Would you print the full listing word for word?
::: Source information
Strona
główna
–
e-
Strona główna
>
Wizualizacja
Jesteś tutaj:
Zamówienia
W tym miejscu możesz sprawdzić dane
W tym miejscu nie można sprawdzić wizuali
::::::
### Reply to the exercise:
Strona
główna
–
e-
Strona główna
>
Wizualizacja
Jesteś tutaj:
Zamówienia
W tym miejscu możesz sprawdzić dane
W tym miejscu nie można sprawdzić wizuali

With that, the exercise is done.